--- Data section ---

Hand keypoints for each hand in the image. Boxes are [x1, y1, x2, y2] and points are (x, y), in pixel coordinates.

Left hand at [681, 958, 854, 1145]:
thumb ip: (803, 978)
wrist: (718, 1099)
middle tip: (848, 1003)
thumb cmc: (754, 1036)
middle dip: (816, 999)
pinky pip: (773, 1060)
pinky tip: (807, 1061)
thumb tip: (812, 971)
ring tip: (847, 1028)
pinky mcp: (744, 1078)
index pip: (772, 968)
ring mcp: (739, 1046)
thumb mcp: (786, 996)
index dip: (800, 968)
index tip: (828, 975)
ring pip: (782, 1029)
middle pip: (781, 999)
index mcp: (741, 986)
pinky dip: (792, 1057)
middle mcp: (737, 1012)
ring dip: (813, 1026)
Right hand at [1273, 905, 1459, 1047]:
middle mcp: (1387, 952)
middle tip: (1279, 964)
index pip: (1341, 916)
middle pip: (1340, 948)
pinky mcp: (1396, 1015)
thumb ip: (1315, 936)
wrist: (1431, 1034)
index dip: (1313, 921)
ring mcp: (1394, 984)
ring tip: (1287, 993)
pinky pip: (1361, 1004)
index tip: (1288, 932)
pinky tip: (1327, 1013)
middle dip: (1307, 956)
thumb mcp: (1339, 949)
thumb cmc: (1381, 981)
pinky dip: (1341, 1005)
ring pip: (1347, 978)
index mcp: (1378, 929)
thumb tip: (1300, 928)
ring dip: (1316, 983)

---
--- Data section ---

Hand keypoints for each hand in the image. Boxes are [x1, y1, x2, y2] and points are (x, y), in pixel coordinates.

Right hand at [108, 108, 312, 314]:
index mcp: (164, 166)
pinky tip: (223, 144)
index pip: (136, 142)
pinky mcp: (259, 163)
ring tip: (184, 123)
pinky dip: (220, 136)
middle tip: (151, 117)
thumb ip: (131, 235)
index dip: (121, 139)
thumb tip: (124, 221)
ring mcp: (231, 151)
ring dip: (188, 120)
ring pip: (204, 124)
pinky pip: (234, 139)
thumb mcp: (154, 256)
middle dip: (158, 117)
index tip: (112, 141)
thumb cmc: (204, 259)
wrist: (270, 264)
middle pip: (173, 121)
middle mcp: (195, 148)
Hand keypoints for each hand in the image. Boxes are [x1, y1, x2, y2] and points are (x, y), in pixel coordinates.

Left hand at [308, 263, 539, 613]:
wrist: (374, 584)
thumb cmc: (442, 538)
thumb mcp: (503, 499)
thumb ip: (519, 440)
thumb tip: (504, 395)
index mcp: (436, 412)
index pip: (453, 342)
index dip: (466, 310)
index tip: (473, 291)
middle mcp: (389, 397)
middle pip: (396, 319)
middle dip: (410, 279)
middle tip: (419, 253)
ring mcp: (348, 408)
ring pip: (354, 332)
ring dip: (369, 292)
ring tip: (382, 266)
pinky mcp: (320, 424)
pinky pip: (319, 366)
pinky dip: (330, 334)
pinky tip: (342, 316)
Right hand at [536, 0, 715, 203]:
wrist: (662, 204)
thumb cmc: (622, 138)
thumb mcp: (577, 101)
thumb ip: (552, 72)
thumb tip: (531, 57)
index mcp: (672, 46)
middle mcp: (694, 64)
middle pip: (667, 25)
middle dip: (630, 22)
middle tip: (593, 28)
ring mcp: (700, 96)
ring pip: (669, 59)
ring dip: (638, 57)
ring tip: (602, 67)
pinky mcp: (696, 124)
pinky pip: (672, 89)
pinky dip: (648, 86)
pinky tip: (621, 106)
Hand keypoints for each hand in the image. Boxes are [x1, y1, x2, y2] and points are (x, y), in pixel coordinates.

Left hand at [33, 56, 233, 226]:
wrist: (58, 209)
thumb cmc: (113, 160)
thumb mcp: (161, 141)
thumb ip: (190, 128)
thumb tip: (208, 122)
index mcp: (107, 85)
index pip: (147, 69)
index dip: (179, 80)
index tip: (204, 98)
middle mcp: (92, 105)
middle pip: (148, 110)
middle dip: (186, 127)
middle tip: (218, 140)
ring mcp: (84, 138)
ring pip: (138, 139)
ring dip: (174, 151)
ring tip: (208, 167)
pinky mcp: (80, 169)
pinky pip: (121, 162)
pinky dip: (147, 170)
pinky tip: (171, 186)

---
--- Data section ---

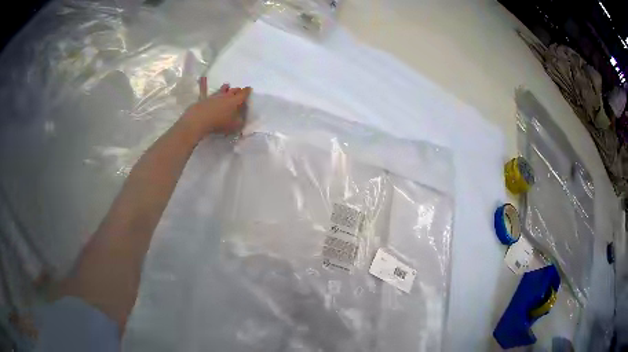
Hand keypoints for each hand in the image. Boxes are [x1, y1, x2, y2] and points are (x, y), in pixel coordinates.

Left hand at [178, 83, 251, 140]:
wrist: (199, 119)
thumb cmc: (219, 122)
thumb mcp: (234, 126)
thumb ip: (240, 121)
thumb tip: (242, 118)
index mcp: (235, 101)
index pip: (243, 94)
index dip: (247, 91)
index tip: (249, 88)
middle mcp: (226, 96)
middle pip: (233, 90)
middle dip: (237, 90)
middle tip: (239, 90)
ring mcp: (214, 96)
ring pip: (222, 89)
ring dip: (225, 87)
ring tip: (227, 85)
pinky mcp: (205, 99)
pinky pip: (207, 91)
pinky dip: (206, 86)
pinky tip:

---

Return, unchanged, the run of lines above that opens with the line containing "thumb mcp: (1339, 949)" and closes with the line containing "ring dip: (1316, 983)". Include both.

Output of the task:
thumb mcp: (1339, 949)
thumb cmc: (1381, 981)
pinky dip: (1341, 1005)
ring pip: (1347, 978)
index mcp: (1378, 929)
thumb tip: (1300, 928)
ring dip: (1316, 983)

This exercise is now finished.